**Text provided:**
· · · ·
But hey, Chocobos are actually yellow this time, so that’s a plus. The Cid in this adaption is also a young man, which is also an interesting idea were it not for his rather creepy obsession with his airship (which he calls “Darling” in a less-than-healthy tone).
And then there’s Lisa….
When people critique Tifa’s look in Final Fantasy VII, I’m always on the defensive side; I can’t find myself doing the same for Lisa here. Take a look at some of the show’s artwork (including that image I posted a bit back during Dissidia’s Do’s and Dont’s…you know the one), and it’s more than obvious that her inclusion was meant to lure in the adult crowd. It also doesn’t help that her personality, most of the time, is that of a complete ditz. This later turns out to be a bit of a facade, but I don’t exactly see the point in masquerading as a clueless bimbo to a pair of ten year olds.
She’s also supposed to act as a surrogate mother to Ai and Yu, but I get a much creepier vibe than that….
But if you happen to be among the “adult” demograph this show is trying to lure in, I should warn you that the promo art is about as cheesecake as it gets. Since the animation is so sporadic, Lisa’s curves are rarely represented the way the producers probably intended. You won’t find any torn clothes or Gainaxing around here (and the few times the latter occurs, it’s a sad low budget attempt).
But you will find a decent amount of soft tentacle action.
The kids get involved in the bondage action too, but I’ll spare you the shots. Between this, the phallac-shaped monsters of the week, and the very existence of Pist (yes, that’s a character), Final Fantasy Unlimited should at least appeal to the fetish crowd, though I’m not sure that was the director’s intention. Or maybe it is, sure, let them have whatever audience they can get. It wasn’t enough, anyway, because the series was quickly cancelled, leaving the unfinished story to be released as novels and drama CDs (which are, ironically enough, also unfinished due to lackluster sales. Well, they tried).
· · · ·
**What you need to do:**
#1 Return the passage of the Final Fantasy Unlimited review between "And then there’s" and "ten year olds.", inclusive.
#2 Condense the paragraph in the Final Fantasy Unlimited review that opens "But hey, Chocobos are actually yellow" into one shorter sentence that keeps its main facts.
#3 Continue the Final Fantasy Unlimited review from the point where it stops.

**Collected material:**
· · · ·
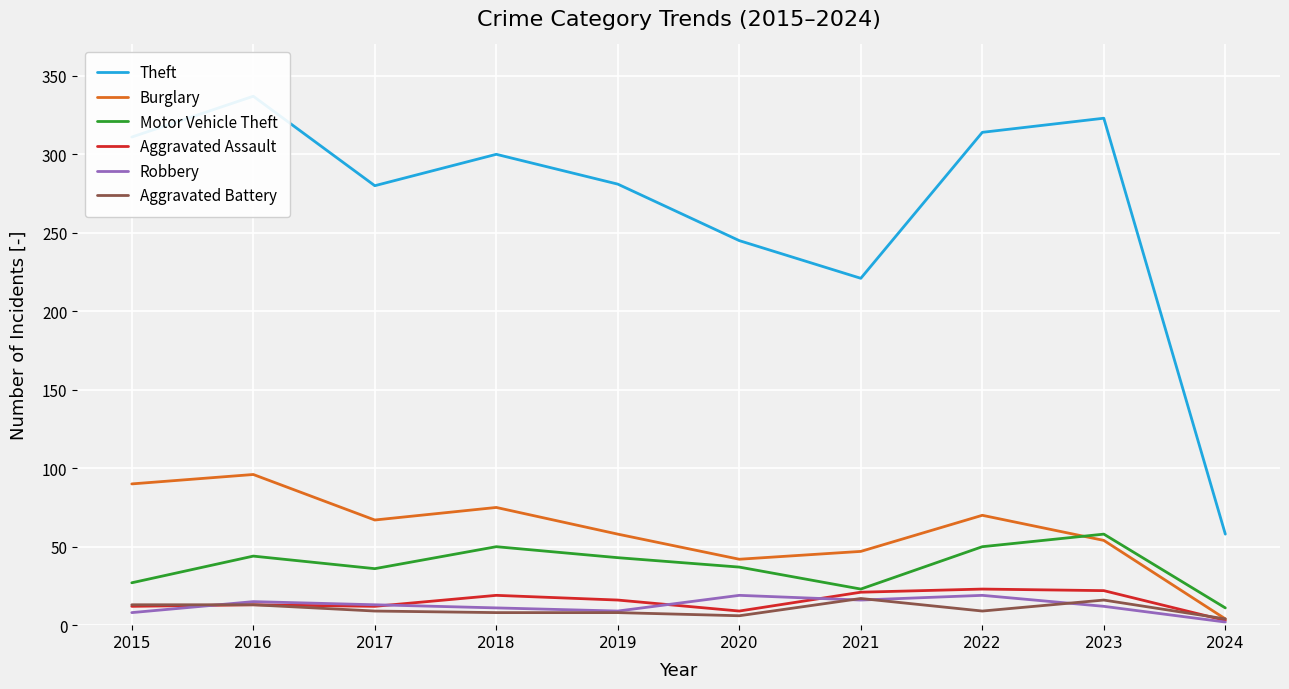

True or false: Motor Vehicle Theft and Robbery cross at least once.

False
· · · ·
**Answers provided:**
#1
And then there’s Lisa….
When people critique Tifa’s look in Final Fantasy VII, I’m always on the defensive side; I can’t find myself doing the same for Lisa here. Take a look at some of the show’s artwork (including that image I posted a bit back during Dissidia’s Do’s and Dont’s…you know the one), and it’s more than obvious that her inclusion was meant to lure in the adult crowd. It also doesn’t help that her personality, most of the time, is that of a complete ditz. This later turns out to be a bit of a facade, but I don’t exactly see the point in masquerading as a clueless bimbo to a pair of ten year olds.

#2 The Chocobos are yellow this time, and Cid is a young man, an interesting idea undercut by his creepy fixation on his airship, which he unhealthily calls "Darling."

#3
Frankly, there’s little positive to say about Final Fantasy Unlimited. The animation is crap, the plot revolves around a monster of the week premise, there’s very few actual nods to the series it’s supposed to be adapting, and the supposed “hero” of the show, Kaze, is even more of an unfriendly doucehbag than Cloud or Squall; he shows up at the last minute of every episode to deliver the final blow to the monster, then wanders off. Rinse and repeat until your ratings plummet.
Now I am told that the final couple of episodes are actually well done, and do a strong job of conveying several of the themes that make the FF series so beloved. I still doubt it’s worth suffering through this show, when you could just be replaying your favorite moment from the games. Or watch Legend of the Crystals again; Chocobos aside, it’s closer to an FF adaption as this series ever was.
“An anime adaption of Final Fantasy VII could never happen”, most fans would say.
“Yes, it can”, I’d usually reply. With the right care and budget, Square’s most popular entry in the FF series could come to animated life.
For a brief moment, during the core moment of FFVII’s big revival (that being the Japanese release of Advent Children), Square finally attempted this.
And guess what? They succeeded.
The first official signs of FFVII in animated form came from this promo commercial for Before Crisis, the Turk-centric cellphone game that is, to this day, still a Japanese exclusive (are our cellphones really that far behind Japan’s?). The promo mostly features the original characters made for BC’s story, but it also briefly shows Rufus, Rude, and Reno from the original game.
It’s nicely animated, but it’s not like a short teaser could really prove if FFVII can work in anime form. The real test came shortly afterward, with the release of a bonus half hour OVA, included with the Japanese version of Advent Children. Titled “Last Order: Final Fantasy VII”, it centered around Zack and Cloud during their escape as Hojo’s experiments, as well as flashing back to the Nibelheim Incident, the crucial point that jump starts FFVII’s story for all its characters.
An anime adaption of Final Fantasy VII, and it focuses on my favorite moment in the whole game, the Nibelheim flashback? You can certainly bet I was excited. I repressed my desires to see Advent Children early, and decided to wait for the official NA release, but I didn’t wait long to download Last Order, especially since it was apparent Square USA wasn’t going to include it.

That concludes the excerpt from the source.